Tiago Queiroz/Estadão - 1/7/2021
Tiago Queiroz/Estadão - 1/7/2021

Serviços têm alta de 1,2% em maio e voltam a superar patamar pré-pandemia

Setor dá sinais de retomada, mas, após dois meses seguidos de avanço, não recuperou as perdas de março, segundo o IBGE

Daniela Amorim e Guilherme Bianchini , O Estado de S.Paulo

13 de julho de 2021 | 09h53
Atualizado 13 de julho de 2021 | 14h29

RIO e SÃO PAULO - Passado o pior momento da segunda onda da pandemia no País, o setor de serviços tem respondido positivamente à flexibilização das medidas restritivas de combate à covid-19 e ao avanço da imunização da população. O volume de serviços prestados no País cresceu 1,2% em maio ante abril, segundo os dados da Pesquisa Mensal de Serviços divulgada nesta terça-feira, 13, pelo Instituto Brasileiro de Geografia e Estatística (IBGE).

“A flexibilização e a vacinação reduzem perdas desses segmentos de caráter presencial”, apontou Rodrigo Lobo, gerente da pesquisa do IBGE, mencionando melhora nos serviços prestados às famílias e no transporte de passageiros.

O desempenho de maio, o segundo resultado positivo consecutivo, fez os serviços acumularem um ganho de 2,5% no período, o que recuperou apenas parte do recuo de 3,4% registrado no mês de março. O setor deve ganhar impulso no fim deste ano, diante da perspectiva de uma retomada de eventos e do turismo, previu a economista Andressa Guerrero, da Tendências Consultoria Integrada. 

Em maio ante abril, a alta de 17,9% nos serviços prestados às famílias foi o destaque da pesquisa. “Essa é a rubrica que vai dinamizar o setor nos próximos meses”, disse Andressa.

Desde o pior momento do choque provocado pela crise sanitária, os subsetores que vêm sustentando um desempenho melhor dos serviços são os que não dependem tanto da prestação presencial, como os serviços de informação e comunicação, serviços financeiros e transporte aquaviário, enumerou Rodrigo Lobo.

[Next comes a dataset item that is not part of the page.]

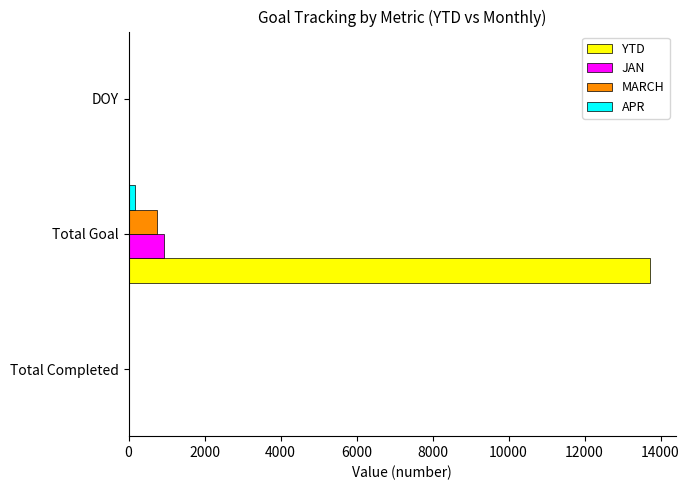

Is the value of JAN at Total Goal greater than the value of MARCH at DOY?

Yes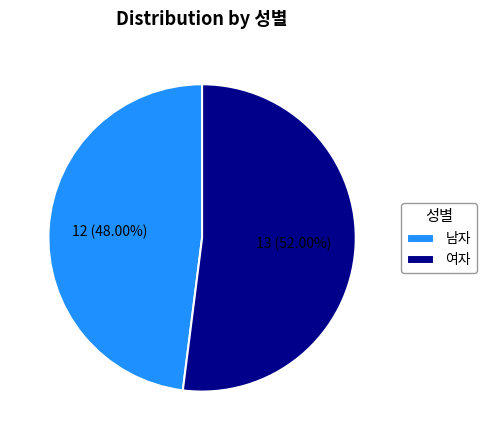

Which slice represents more than half of the pie?

여자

"Temos visto melhora na pandemia, com avanço da vacinação e redução de casos e mortes. Claro que tem muita incerteza pelas variantes, mas, se a imunização continuar nesse ritmo, pode levar a um segundo semestre mais favorável", estimou Mauricio Nakahodo, economista sênior do Banco MUFG Brasil. 

 

O setor de serviços chegou a maio operando em patamar 0,2% superior ao de fevereiro de 2020, no pré-pandemia. Os serviços de informação e comunicação estão 6,4% acima do patamar pré-covid. O segmento de outros serviços está 3,3% além, e os transportes estão 4,7% acima. Já os serviços profissionais e administrativos estão 2,7% abaixo do patamar de fevereiro de 2020, enquanto os serviços prestados às famílias ainda estão 29,1% aquém.

“Na medida em que a vacinação avança, a gente percebe maiores flexibilizações de medidas restritivas, maior confiança dos consumidores e famílias de consumir serviços como restaurantes, hotéis”, apontou Lobo.

No entanto, os serviços prestados às famílias ainda precisam crescer 41,1% para retornar ao nível pré-covid.

“Quando estivermos num momento já que não haja qualquer tipo de restrição ao funcionamento de estabelecimentos considerados não essenciais, aí a gente vai voltar àquela restrição de renda e do mercado de trabalho. Em algum momento, isso vai servir como um impeditivo ao crescimento dos serviços prestados às famílias. Por enquanto a base ainda é muito deprimida, então ainda há espaço para crescer sem que essa restrição de emprego e renda funcione como limitador”, ponderou Lobo.